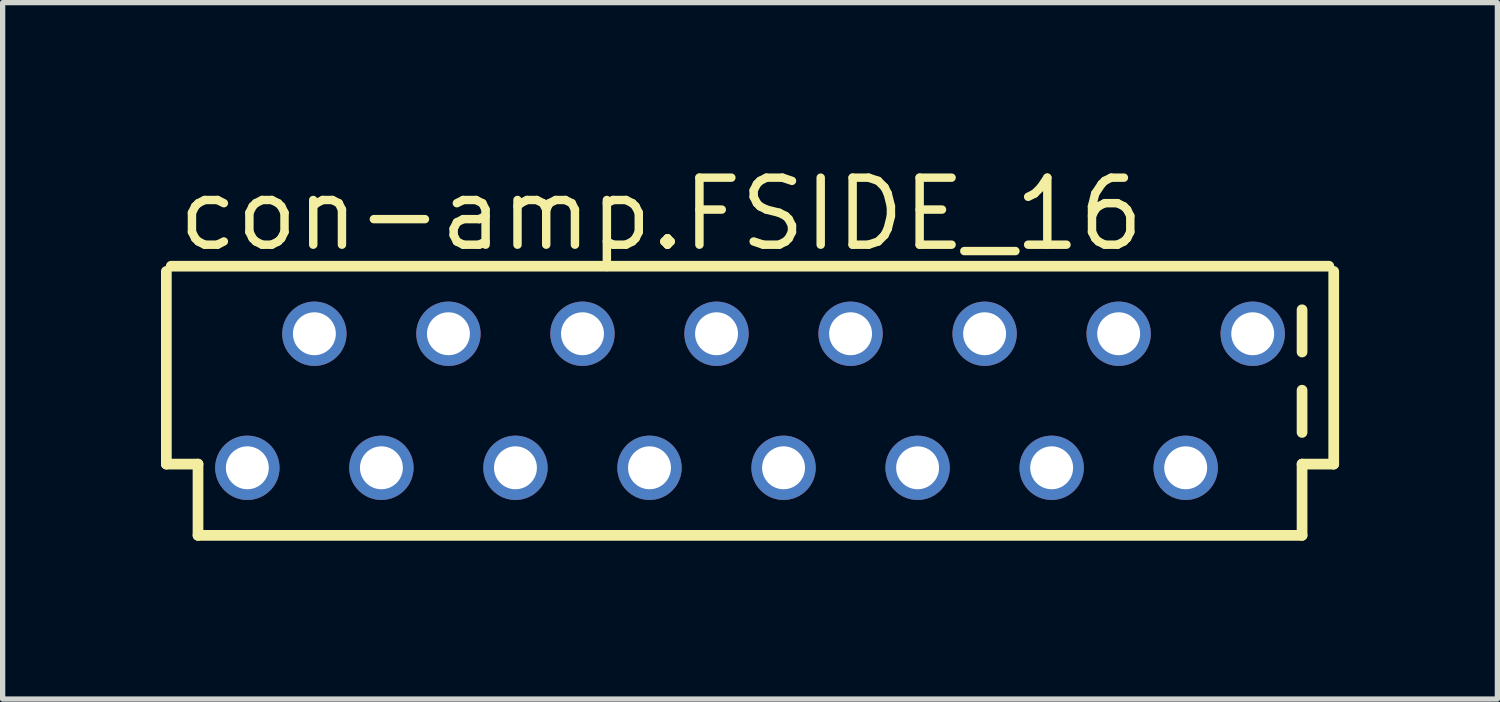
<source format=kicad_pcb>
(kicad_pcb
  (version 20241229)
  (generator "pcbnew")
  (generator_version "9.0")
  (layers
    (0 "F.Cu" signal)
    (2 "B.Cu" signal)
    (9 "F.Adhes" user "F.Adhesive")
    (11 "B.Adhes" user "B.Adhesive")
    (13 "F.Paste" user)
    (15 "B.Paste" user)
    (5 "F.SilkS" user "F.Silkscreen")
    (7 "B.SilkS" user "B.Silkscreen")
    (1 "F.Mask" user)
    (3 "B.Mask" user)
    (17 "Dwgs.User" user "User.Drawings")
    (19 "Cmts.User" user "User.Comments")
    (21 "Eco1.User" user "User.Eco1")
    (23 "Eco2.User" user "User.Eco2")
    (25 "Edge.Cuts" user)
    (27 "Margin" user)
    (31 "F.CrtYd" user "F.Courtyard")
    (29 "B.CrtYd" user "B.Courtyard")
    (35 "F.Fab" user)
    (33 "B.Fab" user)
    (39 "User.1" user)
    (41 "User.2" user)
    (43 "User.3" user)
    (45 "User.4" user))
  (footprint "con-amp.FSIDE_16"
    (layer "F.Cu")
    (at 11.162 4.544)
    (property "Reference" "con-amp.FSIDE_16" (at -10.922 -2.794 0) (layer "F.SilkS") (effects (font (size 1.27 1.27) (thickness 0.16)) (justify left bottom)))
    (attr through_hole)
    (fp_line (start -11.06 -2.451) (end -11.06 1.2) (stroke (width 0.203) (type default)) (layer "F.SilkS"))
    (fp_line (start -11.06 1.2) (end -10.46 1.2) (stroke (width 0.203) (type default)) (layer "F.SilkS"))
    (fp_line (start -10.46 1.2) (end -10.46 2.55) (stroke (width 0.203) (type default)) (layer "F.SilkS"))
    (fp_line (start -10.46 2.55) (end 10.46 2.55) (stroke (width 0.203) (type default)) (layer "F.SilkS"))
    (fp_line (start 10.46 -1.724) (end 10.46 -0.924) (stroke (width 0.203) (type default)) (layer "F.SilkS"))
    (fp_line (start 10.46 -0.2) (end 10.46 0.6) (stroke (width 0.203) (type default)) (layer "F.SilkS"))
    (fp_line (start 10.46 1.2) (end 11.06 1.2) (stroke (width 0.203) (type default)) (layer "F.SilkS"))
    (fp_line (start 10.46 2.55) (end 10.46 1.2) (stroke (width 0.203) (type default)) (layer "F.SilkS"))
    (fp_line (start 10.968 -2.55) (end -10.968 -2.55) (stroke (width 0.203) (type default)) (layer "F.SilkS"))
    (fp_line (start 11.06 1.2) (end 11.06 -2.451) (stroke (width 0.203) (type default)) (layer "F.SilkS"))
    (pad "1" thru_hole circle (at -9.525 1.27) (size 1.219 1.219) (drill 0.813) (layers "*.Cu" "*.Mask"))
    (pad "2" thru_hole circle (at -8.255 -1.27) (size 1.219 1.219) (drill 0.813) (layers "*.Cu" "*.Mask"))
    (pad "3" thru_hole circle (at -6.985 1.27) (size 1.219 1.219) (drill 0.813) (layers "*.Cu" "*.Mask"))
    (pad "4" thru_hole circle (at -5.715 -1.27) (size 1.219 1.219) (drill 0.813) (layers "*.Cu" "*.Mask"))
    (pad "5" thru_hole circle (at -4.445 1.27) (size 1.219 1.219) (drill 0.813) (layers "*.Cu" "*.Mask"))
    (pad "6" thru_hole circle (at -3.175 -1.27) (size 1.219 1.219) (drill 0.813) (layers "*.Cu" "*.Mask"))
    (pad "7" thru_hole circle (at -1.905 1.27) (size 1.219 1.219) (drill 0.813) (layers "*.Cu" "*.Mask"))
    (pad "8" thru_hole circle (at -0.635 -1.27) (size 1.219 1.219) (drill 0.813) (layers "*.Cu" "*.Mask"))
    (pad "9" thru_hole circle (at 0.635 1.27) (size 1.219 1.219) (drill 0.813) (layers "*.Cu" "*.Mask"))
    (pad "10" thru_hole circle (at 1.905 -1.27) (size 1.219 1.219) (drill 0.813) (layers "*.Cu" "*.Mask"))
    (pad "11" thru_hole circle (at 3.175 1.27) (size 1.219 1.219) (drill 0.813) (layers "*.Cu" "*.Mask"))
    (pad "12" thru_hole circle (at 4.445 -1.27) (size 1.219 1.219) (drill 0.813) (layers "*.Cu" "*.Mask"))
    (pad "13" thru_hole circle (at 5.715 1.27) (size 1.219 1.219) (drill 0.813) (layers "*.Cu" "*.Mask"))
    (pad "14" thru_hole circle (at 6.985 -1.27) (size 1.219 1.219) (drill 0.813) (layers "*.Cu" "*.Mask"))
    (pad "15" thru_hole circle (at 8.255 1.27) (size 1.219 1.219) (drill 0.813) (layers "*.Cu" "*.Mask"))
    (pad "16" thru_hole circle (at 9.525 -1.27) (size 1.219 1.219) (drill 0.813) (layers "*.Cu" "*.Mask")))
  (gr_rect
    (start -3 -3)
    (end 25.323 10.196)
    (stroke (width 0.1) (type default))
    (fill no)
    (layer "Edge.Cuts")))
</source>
....................
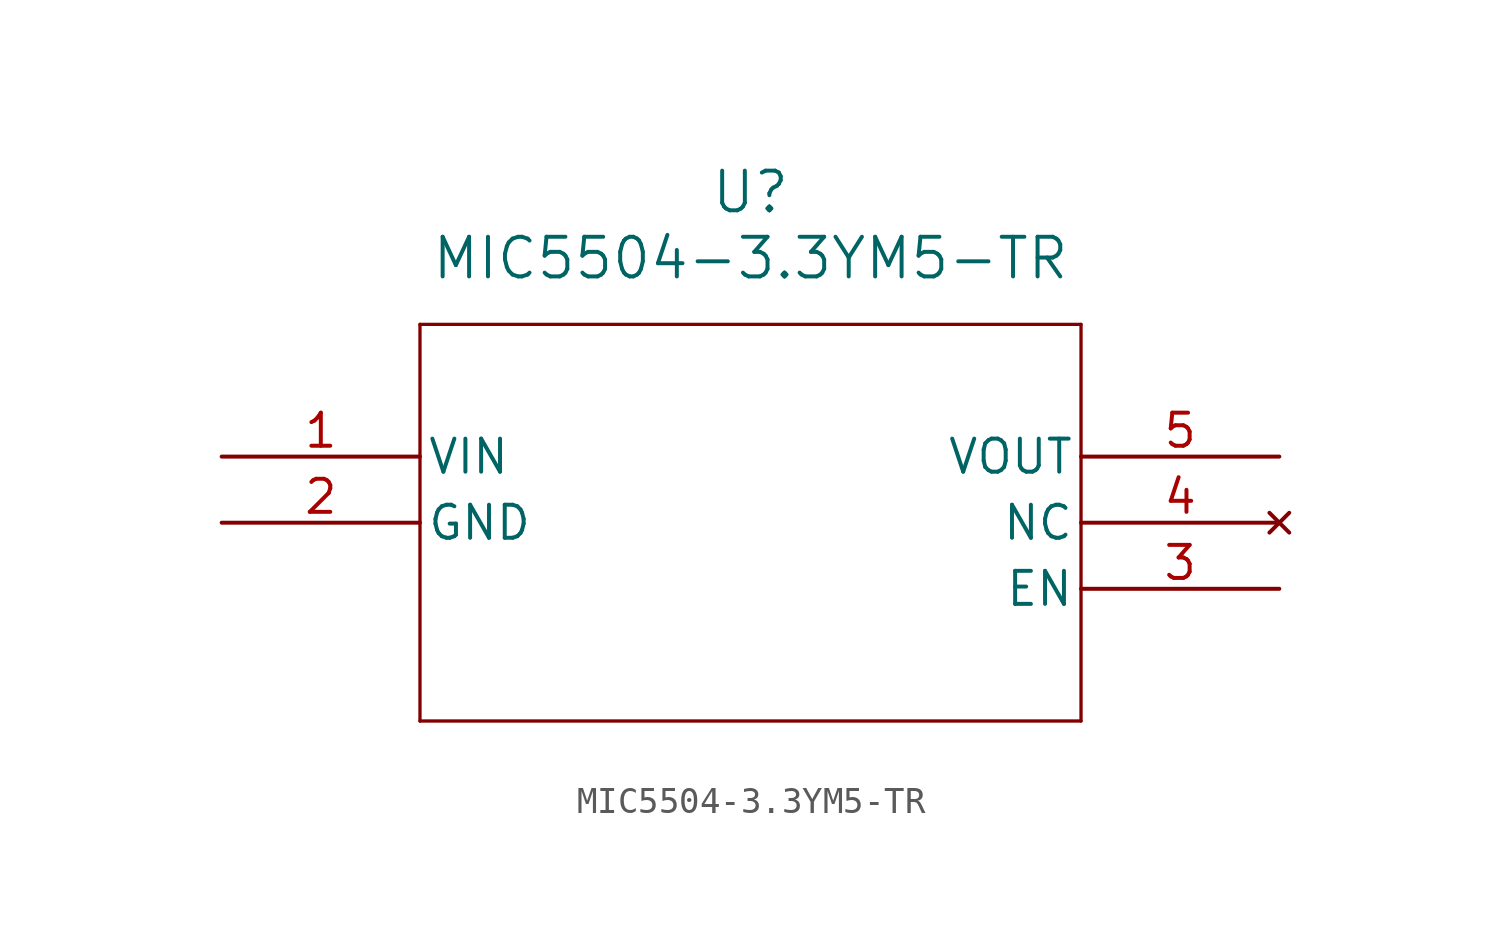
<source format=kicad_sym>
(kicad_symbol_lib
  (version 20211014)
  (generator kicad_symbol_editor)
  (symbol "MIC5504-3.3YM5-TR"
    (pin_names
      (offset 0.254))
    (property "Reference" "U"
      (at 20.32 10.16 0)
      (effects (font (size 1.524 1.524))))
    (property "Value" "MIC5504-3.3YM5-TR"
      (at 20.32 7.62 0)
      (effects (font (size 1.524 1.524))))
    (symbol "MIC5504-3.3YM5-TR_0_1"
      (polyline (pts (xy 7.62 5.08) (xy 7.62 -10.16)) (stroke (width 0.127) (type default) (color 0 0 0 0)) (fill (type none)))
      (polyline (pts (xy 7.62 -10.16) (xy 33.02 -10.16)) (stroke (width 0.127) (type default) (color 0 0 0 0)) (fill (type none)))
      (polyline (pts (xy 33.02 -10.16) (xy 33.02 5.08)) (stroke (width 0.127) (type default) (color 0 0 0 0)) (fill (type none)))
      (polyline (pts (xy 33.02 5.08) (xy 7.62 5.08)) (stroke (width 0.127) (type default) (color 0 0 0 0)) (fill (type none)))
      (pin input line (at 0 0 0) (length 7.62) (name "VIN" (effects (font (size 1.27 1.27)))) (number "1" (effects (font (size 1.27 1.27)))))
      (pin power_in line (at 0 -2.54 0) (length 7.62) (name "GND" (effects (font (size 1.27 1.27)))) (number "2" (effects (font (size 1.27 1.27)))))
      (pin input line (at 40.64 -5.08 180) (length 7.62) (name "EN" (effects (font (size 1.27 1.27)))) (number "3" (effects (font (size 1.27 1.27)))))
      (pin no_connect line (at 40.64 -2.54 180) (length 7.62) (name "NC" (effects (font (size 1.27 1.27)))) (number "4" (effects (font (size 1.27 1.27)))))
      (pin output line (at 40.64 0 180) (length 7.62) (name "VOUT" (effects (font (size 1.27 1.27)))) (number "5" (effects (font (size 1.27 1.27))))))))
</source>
....................
AIM OF THE EXERCISE>
For every line above with the word "Courtyard" in it, make a copy.

THE ANSWER>
    (31 "F.CrtYd" user "F.Courtyard")
    (29 "B.CrtYd" user "B.Courtyard")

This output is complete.